Internally, MLflow (especially when integrated with platforms like Databricks) maps these principal (user or group) and resource (experiment, model registry, etc.) combinations to underlying access control mechanisms. The permission_level dictates the set of actions allowed. For experiments, this typically ranges from CAN_READ (view metrics, parameters, run metadata) to CAN_MANAGE (create, delete, edit experiments and their runs, including artifact access). The resource can be a specific experiment path, a wildcarded path (like tag:team=fraud), or even an entire registered model.
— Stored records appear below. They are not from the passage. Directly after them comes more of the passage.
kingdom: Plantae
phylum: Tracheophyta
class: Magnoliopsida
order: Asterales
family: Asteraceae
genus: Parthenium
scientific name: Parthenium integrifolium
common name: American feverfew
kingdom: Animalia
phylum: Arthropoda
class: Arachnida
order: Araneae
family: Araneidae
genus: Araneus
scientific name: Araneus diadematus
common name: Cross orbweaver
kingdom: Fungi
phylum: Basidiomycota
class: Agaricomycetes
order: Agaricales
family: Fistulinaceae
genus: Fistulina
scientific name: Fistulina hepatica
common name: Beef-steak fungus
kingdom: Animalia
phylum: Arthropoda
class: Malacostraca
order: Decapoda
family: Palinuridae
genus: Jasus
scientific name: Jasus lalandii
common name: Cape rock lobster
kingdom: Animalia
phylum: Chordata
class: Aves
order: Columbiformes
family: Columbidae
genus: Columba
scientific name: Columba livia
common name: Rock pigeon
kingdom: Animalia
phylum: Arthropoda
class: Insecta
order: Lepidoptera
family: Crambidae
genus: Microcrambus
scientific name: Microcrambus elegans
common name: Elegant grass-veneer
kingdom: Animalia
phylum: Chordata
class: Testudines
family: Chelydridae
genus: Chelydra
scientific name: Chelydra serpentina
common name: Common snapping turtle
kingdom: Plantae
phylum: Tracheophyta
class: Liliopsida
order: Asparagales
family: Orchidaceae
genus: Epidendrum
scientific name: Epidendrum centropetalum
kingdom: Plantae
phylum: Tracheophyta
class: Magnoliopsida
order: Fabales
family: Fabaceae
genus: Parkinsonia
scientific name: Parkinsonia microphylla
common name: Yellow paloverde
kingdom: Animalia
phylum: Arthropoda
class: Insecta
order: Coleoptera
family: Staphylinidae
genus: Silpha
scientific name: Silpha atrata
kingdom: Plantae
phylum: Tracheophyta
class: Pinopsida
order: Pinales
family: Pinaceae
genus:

The exact granularity of artifact access versus run metadata access can be a point of confusion. While CAN_READ on an experiment grants visibility into its runs’ metrics and parameters, downloading the actual model files or large data dumps associated with a run often requires a CAN_READ on the run itself, or an explicit CAN_READ on the MODEL_VERSION if it’s registered. Many systems implicitly grant run-level read if experiment-level read is present, but it’s worth verifying in your specific setup.
The most surprising thing is how the tag-based resource selection works in conjunction with specific path-based selections. You can grant broad access to everything tagged team: fraud and then override that by denying specific sub-paths or granting more restrictive access to them for other teams. The system evaluates these rules in a specific order, and more specific rules often take precedence.
The next concept you’ll likely grapple with is managing access to the Model Registry, which has its own, albeit related, set of permissions for registering, transitioning, and staging models.